How far is Rouhani willing to go to push a moderate agenda? Given that the Guardian Council approved his candidacy in the first presidential election since the revolution that nearly toppled the regime in 2009, probably not very far. And while the regime may have actually been surprised by Rouhani’s victory, the Guardian Council would never have approved any candidate unless they were certain that he could be controlled. Let’s also remember that as a cleric in Iran, Rouhani benefits from the current system of clerical supremacy, even if he claims to be a voice of moderation.
Is the nuclear issue the exception where Rouhani may be willing to challenge Khamanei both publicly and privately? It’s unlikely that Rouhani would obstruct such a popular policy except insofar as Khamenei hopes to tease the international community with hints of a deal. Sanctions are having a crippling impact on the Iranian economy, which gives the regime a significant incentive to exchange promises of reform and progress on nuclear negotiations for economic relief. In particular, Khamanei may decide that Rouhani is a useful vehicle for gaining economic breathing room if his moderate posturing can be used as a bargaining chip to get sanctions on the central bank lifted.

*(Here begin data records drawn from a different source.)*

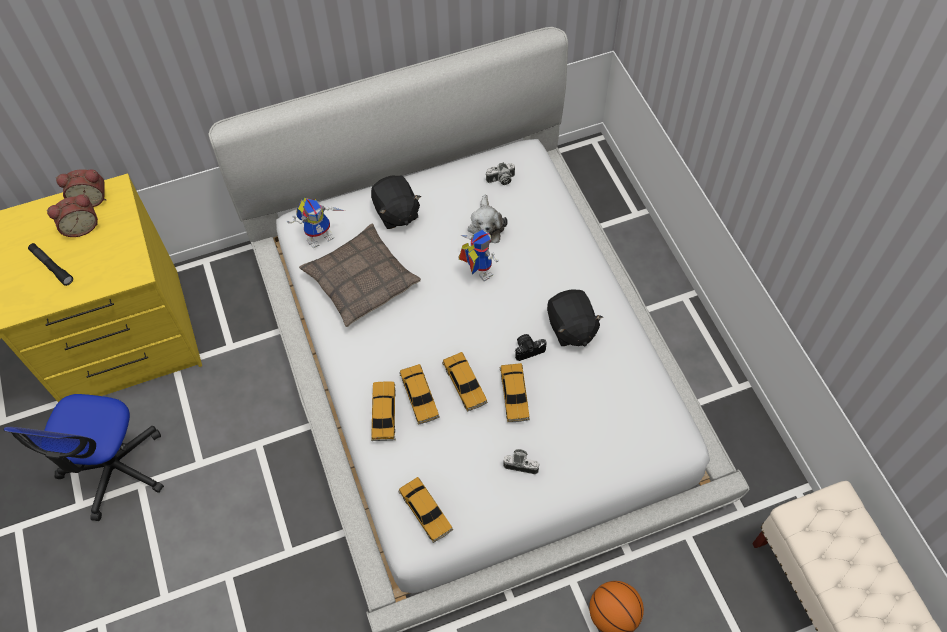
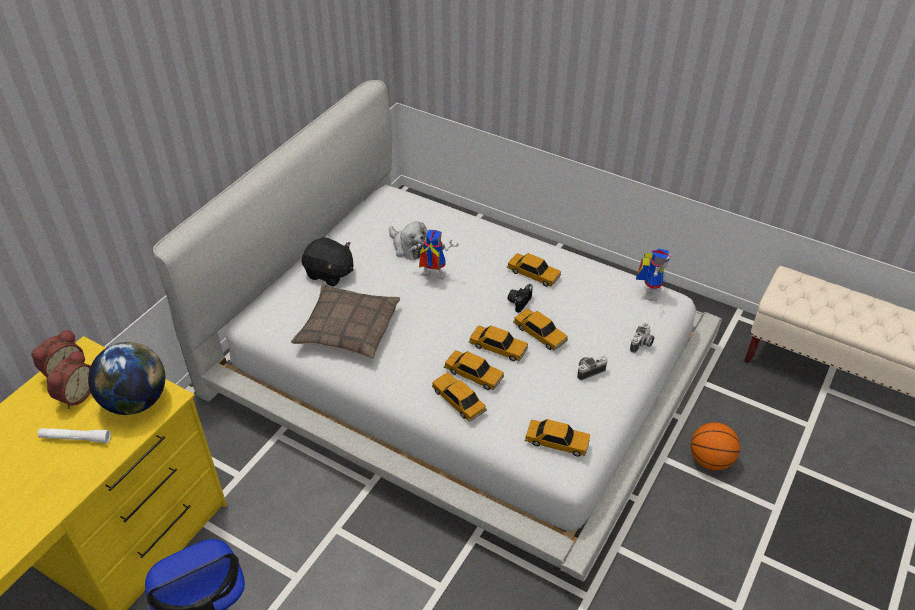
camera: 40 degrees left, 15 degrees down
(52, 266) = (75, 438): black flashlight -> white flashlight
(113, 260) = (136, 401): none -> globe
(320, 235) = (281, 318): toy robot -> toy robot (649, 290)
(501, 180) = (389, 216): camera -> camera (641, 344)
(571, 328) = (533, 274): black plush toy -> toy car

If the regime decides to reengage with negotiations on the nuclear program, the international community should be wary of Tehran’s long history of maintaining secret enrichment facilities and cheating the international non-proliferation regime. The Supreme Leader has been consistent in his support of the nuclear program, a commitment that only deepened after he saw Muammar Gadaffi relinquish his weapons of mass destruction and get summarily executed by rebels who were supported by NATO bombing. For Khamanei, the nuclear program protects Iran against invasion and represents just about the only regime policy that the majority of citizens support.
So while Rouhani is certainly an improvement over Ahmadinejad, it would be shortsighted to celebrate this election as a sure sign of real change. History teaches us that politics in Iran is an opaque charade controlled by the ruling elite, who all essentially play for the same team regardless of how moderate they claim to be. This regime is frighteningly good at delaying progress and preventing foreign intervention in its affairs. If the regime effectively markets Rouhani’s victory as a sign of real progress, the international community ought to be careful not to mistake hollow gestures for real reform.
Which isn’t to say that we should surrender any hope of real progress in Iran. The people are growing tired of the regime, international isolation, and economic hardship; we just don’t know what the breaking point is. The challenge the international community faces is how to engage productively with the new regime without mistaking cosmetic reform for real change.